WHAT YOU WILL DO -> Every line of the data below is to be duplicated exactly, pictures excepted.

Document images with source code
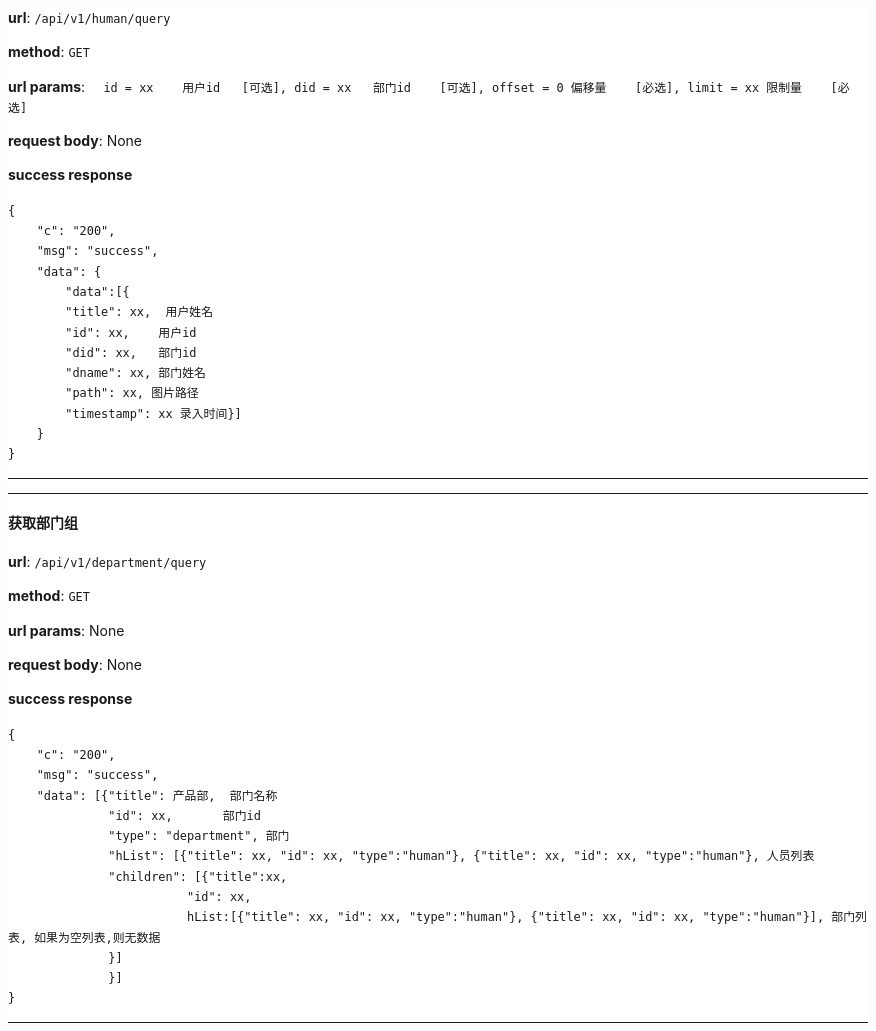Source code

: **url**: `/api/v1/human/query`

**method**: `GET`

**url params**: 
`   id = xx    用户id   [可选],
    did = xx   部门id    [可选],
    offset = 0 偏移量    [必选],
    limit = xx 限制量    [必选]
`

**request body**: None

**success response**

```
{
    "c": "200",
    "msg": "success",
    "data": {
        "data":[{
        "title": xx,  用户姓名
        "id": xx,    用户id
        "did": xx,   部门id
        "dname": xx, 部门姓名
        "path": xx, 图片路径
        "timestamp": xx 录入时间}]
    }
}
```
---

---

#### 获取部门组

**url**: `/api/v1/department/query`

**method**: `GET`

**url params**: None

**request body**: None

**success response**

```
{
    "c": "200",
    "msg": "success",
    "data": [{"title": 产品部,  部门名称
              "id": xx,       部门id
              "type": "department", 部门 
              "hList": [{"title": xx, "id": xx, "type":"human"}, {"title": xx, "id": xx, "type":"human"}, 人员列表
              "children": [{"title":xx, 
                         "id": xx, 
                         hList:[{"title": xx, "id": xx, "type":"human"}, {"title": xx, "id": xx, "type":"human"}], 部门列表, 如果为空列表,则无数据
              }]
              }]
}
```
---
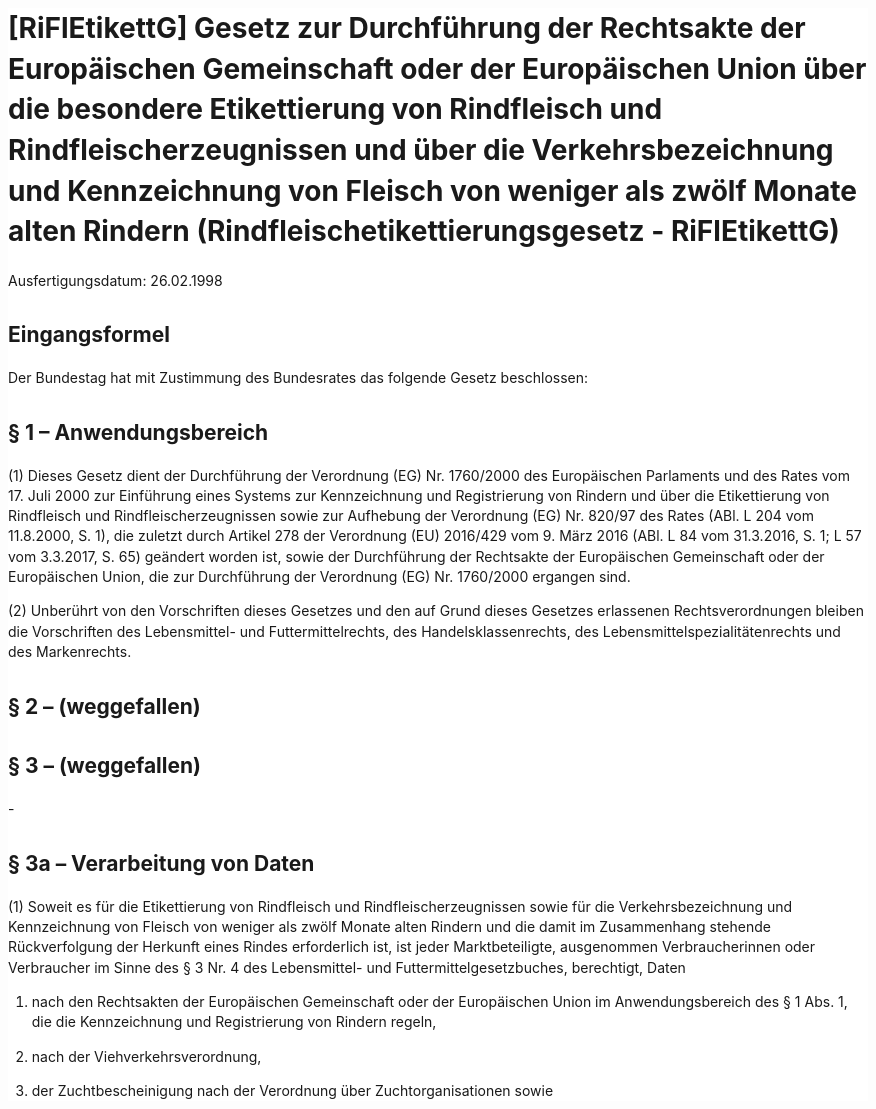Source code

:# [RiFlEtikettG] Gesetz zur Durchführung der Rechtsakte der Europäischen Gemeinschaft oder der Europäischen Union über die besondere Etikettierung von Rindfleisch und Rindfleischerzeugnissen und über die Verkehrsbezeichnung und Kennzeichnung von Fleisch von weniger als zwölf Monate alten Rindern  (Rindfleischetikettierungsgesetz - RiFlEtikettG)

Ausfertigungsdatum: 26.02.1998

 

## Eingangsformel

Der Bundestag hat mit Zustimmung des Bundesrates das folgende Gesetz beschlossen:


## § 1 – Anwendungsbereich

(1) Dieses Gesetz dient der Durchführung der Verordnung (EG) Nr. 1760/2000 des Europäischen Parlaments und des Rates vom 17. Juli 2000 zur Einführung eines Systems zur Kennzeichnung und Registrierung von Rindern und über die Etikettierung von Rindfleisch und Rindfleischerzeugnissen sowie zur Aufhebung der Verordnung (EG) Nr. 820/97 des Rates (ABl. L 204 vom 11.8.2000, S. 1), die zuletzt durch Artikel 278 der Verordnung (EU) 2016/429 vom 9. März 2016 (ABl. L 84 vom 31.3.2016, S. 1; L 57 vom 3.3.2017, S. 65) geändert worden ist, sowie der Durchführung der Rechtsakte der Europäischen Gemeinschaft oder der Europäischen Union, die zur Durchführung der Verordnung (EG) Nr. 1760/2000 ergangen sind.

(2) Unberührt von den Vorschriften dieses Gesetzes und den auf Grund dieses Gesetzes erlassenen Rechtsverordnungen bleiben die Vorschriften des Lebensmittel- und Futtermittelrechts, des Handelsklassenrechts, des Lebensmittelspezialitätenrechts und des Markenrechts.


## § 2 – (weggefallen)


## § 3 – (weggefallen)

\-


## § 3a – Verarbeitung von Daten

(1) Soweit es für die Etikettierung von Rindfleisch und Rindfleischerzeugnissen sowie für die Verkehrsbezeichnung und Kennzeichnung von Fleisch von weniger als zwölf Monate alten Rindern und die damit im Zusammenhang stehende Rückverfolgung der Herkunft eines Rindes erforderlich ist, ist jeder Marktbeteiligte, ausgenommen Verbraucherinnen oder Verbraucher im Sinne des § 3 Nr. 4 des Lebensmittel- und Futtermittelgesetzbuches, berechtigt, Daten

1. nach den Rechtsakten der Europäischen Gemeinschaft oder der Europäischen Union im Anwendungsbereich des § 1 Abs. 1, die die Kennzeichnung und Registrierung von Rindern regeln,

2. nach der Viehverkehrsverordnung,

3. der Zuchtbescheinigung nach der Verordnung über Zuchtorganisationen sowie
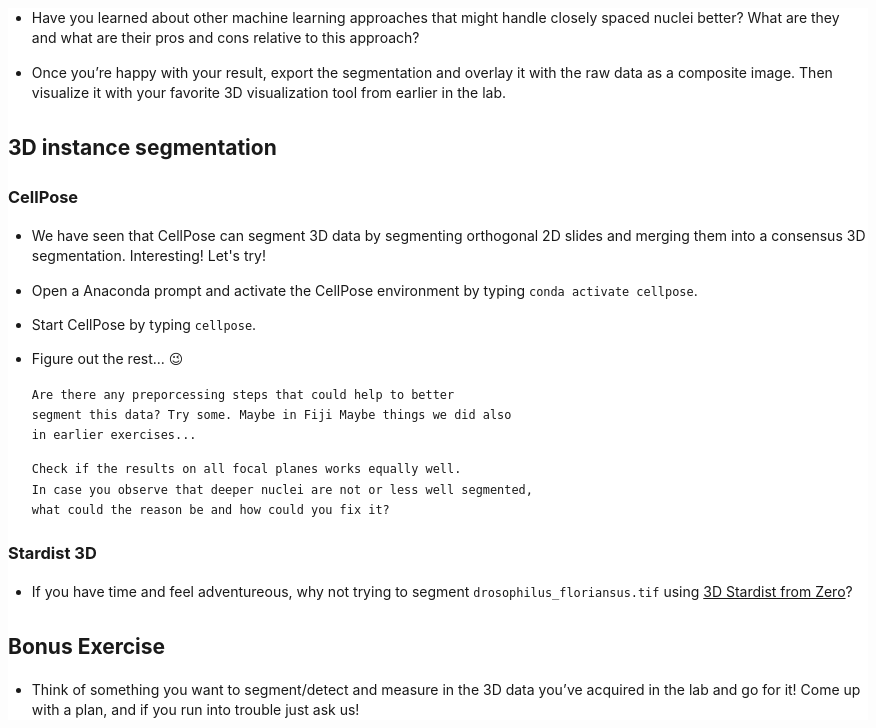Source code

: - Have you learned about other machine learning approaches that might
  handle closely spaced nuclei better? What are they and what are their
  pros and cons relative to this approach?

- Once you’re happy with your result, export the segmentation and
  overlay it with the raw data as a composite image. Then visualize it
  with your favorite 3D visualization tool from earlier in the lab.

## 3D instance segmentation

### CellPose

- We have seen that CellPose can segment 3D data by segmenting orthogonal 
  2D slides and merging them into a consensus 3D segmentation. Interesting!
  Let's try!
- Open a Anaconda prompt and activate the CellPose environment by typing
  `conda activate cellpose`.
- Start CellPose by typing `cellpose`. 
- Figure out the rest... 😉

  ```{hint}
  Are there any preporcessing steps that could help to better 
  segment this data? Try some. Maybe in Fiji Maybe things we did also 
  in earlier exercises...
  ```
  

  ```{warning}
  Check if the results on all focal planes works equally well.
  In case you observe that deeper nuclei are not or less well segmented, 
  what could the reason be and how could you fix it?
  ```
  


### Stardist 3D

- If you have time and feel adventureous, why not trying to segment 
  `drosophilus_floriansus.tif` using [3D Stardist from Zero](https://colab.research.google.com/github/HenriquesLab/ZeroCostDL4Mic/blob/master/Colab_notebooks/StarDist_3D_ZeroCostDL4Mic.ipynb)?


## **Bonus Exercise**

- Think of something you want to segment/detect and measure in the 3D
  data you’ve acquired in the lab and go for it! Come up with a plan,
  and if you run into trouble just ask us!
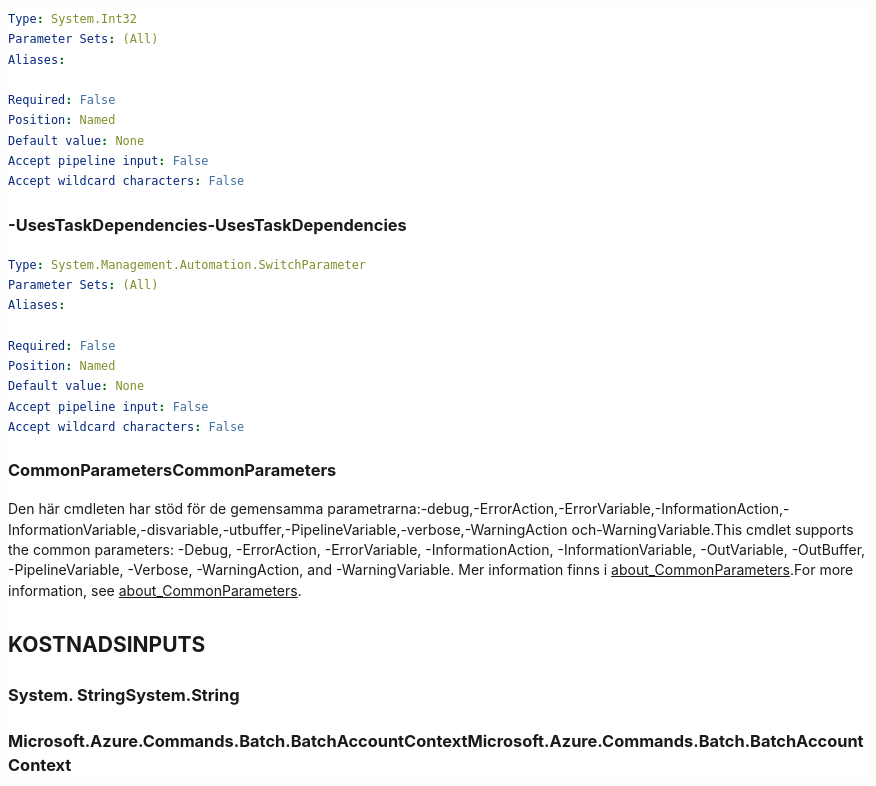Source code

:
 ```yaml
Type: System.Int32
Parameter Sets: (All)
Aliases:

Required: False
Position: Named
Default value: None
Accept pipeline input: False
Accept wildcard characters: False
```

### <span data-ttu-id="bc9e4-160">-UsesTaskDependencies</span><span class="sxs-lookup"><span data-stu-id="bc9e4-160">-UsesTaskDependencies</span></span>
```yaml
Type: System.Management.Automation.SwitchParameter
Parameter Sets: (All)
Aliases:

Required: False
Position: Named
Default value: None
Accept pipeline input: False
Accept wildcard characters: False
```

### <span data-ttu-id="bc9e4-161">CommonParameters</span><span class="sxs-lookup"><span data-stu-id="bc9e4-161">CommonParameters</span></span>
<span data-ttu-id="bc9e4-162">Den här cmdleten har stöd för de gemensamma parametrarna:-debug,-ErrorAction,-ErrorVariable,-InformationAction,-InformationVariable,-disvariable,-utbuffer,-PipelineVariable,-verbose,-WarningAction och-WarningVariable.</span><span class="sxs-lookup"><span data-stu-id="bc9e4-162">This cmdlet supports the common parameters: -Debug, -ErrorAction, -ErrorVariable, -InformationAction, -InformationVariable, -OutVariable, -OutBuffer, -PipelineVariable, -Verbose, -WarningAction, and -WarningVariable.</span></span> <span data-ttu-id="bc9e4-163">Mer information finns i [about_CommonParameters](http://go.microsoft.com/fwlink/?LinkID=113216).</span><span class="sxs-lookup"><span data-stu-id="bc9e4-163">For more information, see [about_CommonParameters](http://go.microsoft.com/fwlink/?LinkID=113216).</span></span>

## <span data-ttu-id="bc9e4-164">KOSTNADS</span><span class="sxs-lookup"><span data-stu-id="bc9e4-164">INPUTS</span></span>

### <span data-ttu-id="bc9e4-165">System. String</span><span class="sxs-lookup"><span data-stu-id="bc9e4-165">System.String</span></span>

### <span data-ttu-id="bc9e4-166">Microsoft.Azure.Commands.Batch.BatchAccountContext</span><span class="sxs-lookup"><span data-stu-id="bc9e4-166">Microsoft.Azure.Commands.Batch.BatchAccountContext</span></span>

EXERCISE ANSWER ->
Source code

: **url**: `/api/v1/human/query`

**method**: `GET`

**url params**: 
`   id = xx    用户id   [可选],
    did = xx   部门id    [可选],
    offset = 0 偏移量    [必选],
    limit = xx 限制量    [必选]
`

**request body**: None

**success response**

```
{
    "c": "200",
    "msg": "success",
    "data": {
        "data":[{
        "title": xx,  用户姓名
        "id": xx,    用户id
        "did": xx,   部门id
        "dname": xx, 部门姓名
        "path": xx, 图片路径
        "timestamp": xx 录入时间}]
    }
}
```
---

---

#### 获取部门组

**url**: `/api/v1/department/query`

**method**: `GET`

**url params**: None

**request body**: None

**success response**

```
{
    "c": "200",
    "msg": "success",
    "data": [{"title": 产品部,  部门名称
              "id": xx,       部门id
              "type": "department", 部门 
              "hList": [{"title": xx, "id": xx, "type":"human"}, {"title": xx, "id": xx, "type":"human"}, 人员列表
              "children": [{"title":xx, 
                         "id": xx, 
                         hList:[{"title": xx, "id": xx, "type":"human"}, {"title": xx, "id": xx, "type":"human"}], 部门列表, 如果为空列表,则无数据
              }]
              }]
}
```
---
Source code

:# [RiFlEtikettG] Gesetz zur Durchführung der Rechtsakte der Europäischen Gemeinschaft oder der Europäischen Union über die besondere Etikettierung von Rindfleisch und Rindfleischerzeugnissen und über die Verkehrsbezeichnung und Kennzeichnung von Fleisch von weniger als zwölf Monate alten Rindern  (Rindfleischetikettierungsgesetz - RiFlEtikettG)

Ausfertigungsdatum: 26.02.1998

 

## Eingangsformel

Der Bundestag hat mit Zustimmung des Bundesrates das folgende Gesetz beschlossen:


## § 1 – Anwendungsbereich

(1) Dieses Gesetz dient der Durchführung der Verordnung (EG) Nr. 1760/2000 des Europäischen Parlaments und des Rates vom 17. Juli 2000 zur Einführung eines Systems zur Kennzeichnung und Registrierung von Rindern und über die Etikettierung von Rindfleisch und Rindfleischerzeugnissen sowie zur Aufhebung der Verordnung (EG) Nr. 820/97 des Rates (ABl. L 204 vom 11.8.2000, S. 1), die zuletzt durch Artikel 278 der Verordnung (EU) 2016/429 vom 9. März 2016 (ABl. L 84 vom 31.3.2016, S. 1; L 57 vom 3.3.2017, S. 65) geändert worden ist, sowie der Durchführung der Rechtsakte der Europäischen Gemeinschaft oder der Europäischen Union, die zur Durchführung der Verordnung (EG) Nr. 1760/2000 ergangen sind.

(2) Unberührt von den Vorschriften dieses Gesetzes und den auf Grund dieses Gesetzes erlassenen Rechtsverordnungen bleiben die Vorschriften des Lebensmittel- und Futtermittelrechts, des Handelsklassenrechts, des Lebensmittelspezialitätenrechts und des Markenrechts.


## § 2 – (weggefallen)


## § 3 – (weggefallen)

\-


## § 3a – Verarbeitung von Daten

(1) Soweit es für die Etikettierung von Rindfleisch und Rindfleischerzeugnissen sowie für die Verkehrsbezeichnung und Kennzeichnung von Fleisch von weniger als zwölf Monate alten Rindern und die damit im Zusammenhang stehende Rückverfolgung der Herkunft eines Rindes erforderlich ist, ist jeder Marktbeteiligte, ausgenommen Verbraucherinnen oder Verbraucher im Sinne des § 3 Nr. 4 des Lebensmittel- und Futtermittelgesetzbuches, berechtigt, Daten

1. nach den Rechtsakten der Europäischen Gemeinschaft oder der Europäischen Union im Anwendungsbereich des § 1 Abs. 1, die die Kennzeichnung und Registrierung von Rindern regeln,

2. nach der Viehverkehrsverordnung,

3. der Zuchtbescheinigung nach der Verordnung über Zuchtorganisationen sowie
Source code

: - Have you learned about other machine learning approaches that might
  handle closely spaced nuclei better? What are they and what are their
  pros and cons relative to this approach?

- Once you’re happy with your result, export the segmentation and
  overlay it with the raw data as a composite image. Then visualize it
  with your favorite 3D visualization tool from earlier in the lab.

## 3D instance segmentation

### CellPose

- We have seen that CellPose can segment 3D data by segmenting orthogonal 
  2D slides and merging them into a consensus 3D segmentation. Interesting!
  Let's try!
- Open a Anaconda prompt and activate the CellPose environment by typing
  `conda activate cellpose`.
- Start CellPose by typing `cellpose`. 
- Figure out the rest... 😉

  ```{hint}
  Are there any preporcessing steps that could help to better 
  segment this data? Try some. Maybe in Fiji Maybe things we did also 
  in earlier exercises...
  ```
  

  ```{warning}
  Check if the results on all focal planes works equally well.
  In case you observe that deeper nuclei are not or less well segmented, 
  what could the reason be and how could you fix it?
  ```
  


### Stardist 3D

- If you have time and feel adventureous, why not trying to segment 
  `drosophilus_floriansus.tif` using [3D Stardist from Zero](https://colab.research.google.com/github/HenriquesLab/ZeroCostDL4Mic/blob/master/Colab_notebooks/StarDist_3D_ZeroCostDL4Mic.ipynb)?


## **Bonus Exercise**

- Think of something you want to segment/detect and measure in the 3D
  data you’ve acquired in the lab and go for it! Come up with a plan,
  and if you run into trouble just ask us!
Source code

:
 ```yaml
Type: System.Int32
Parameter Sets: (All)
Aliases:

Required: False
Position: Named
Default value: None
Accept pipeline input: False
Accept wildcard characters: False
```

### <span data-ttu-id="bc9e4-160">-UsesTaskDependencies</span><span class="sxs-lookup"><span data-stu-id="bc9e4-160">-UsesTaskDependencies</span></span>
```yaml
Type: System.Management.Automation.SwitchParameter
Parameter Sets: (All)
Aliases:

Required: False
Position: Named
Default value: None
Accept pipeline input: False
Accept wildcard characters: False
```

### <span data-ttu-id="bc9e4-161">CommonParameters</span><span class="sxs-lookup"><span data-stu-id="bc9e4-161">CommonParameters</span></span>
<span data-ttu-id="bc9e4-162">Den här cmdleten har stöd för de gemensamma parametrarna:-debug,-ErrorAction,-ErrorVariable,-InformationAction,-InformationVariable,-disvariable,-utbuffer,-PipelineVariable,-verbose,-WarningAction och-WarningVariable.</span><span class="sxs-lookup"><span data-stu-id="bc9e4-162">This cmdlet supports the common parameters: -Debug, -ErrorAction, -ErrorVariable, -InformationAction, -InformationVariable, -OutVariable, -OutBuffer, -PipelineVariable, -Verbose, -WarningAction, and -WarningVariable.</span></span> <span data-ttu-id="bc9e4-163">Mer information finns i [about_CommonParameters](http://go.microsoft.com/fwlink/?LinkID=113216).</span><span class="sxs-lookup"><span data-stu-id="bc9e4-163">For more information, see [about_CommonParameters](http://go.microsoft.com/fwlink/?LinkID=113216).</span></span>

## <span data-ttu-id="bc9e4-164">KOSTNADS</span><span class="sxs-lookup"><span data-stu-id="bc9e4-164">INPUTS</span></span>

### <span data-ttu-id="bc9e4-165">System. String</span><span class="sxs-lookup"><span data-stu-id="bc9e4-165">System.String</span></span>

### <span data-ttu-id="bc9e4-166">Microsoft.Azure.Commands.Batch.BatchAccountContext</span><span class="sxs-lookup"><span data-stu-id="bc9e4-166">Microsoft.Azure.Commands.Batch.BatchAccountContext</span></span>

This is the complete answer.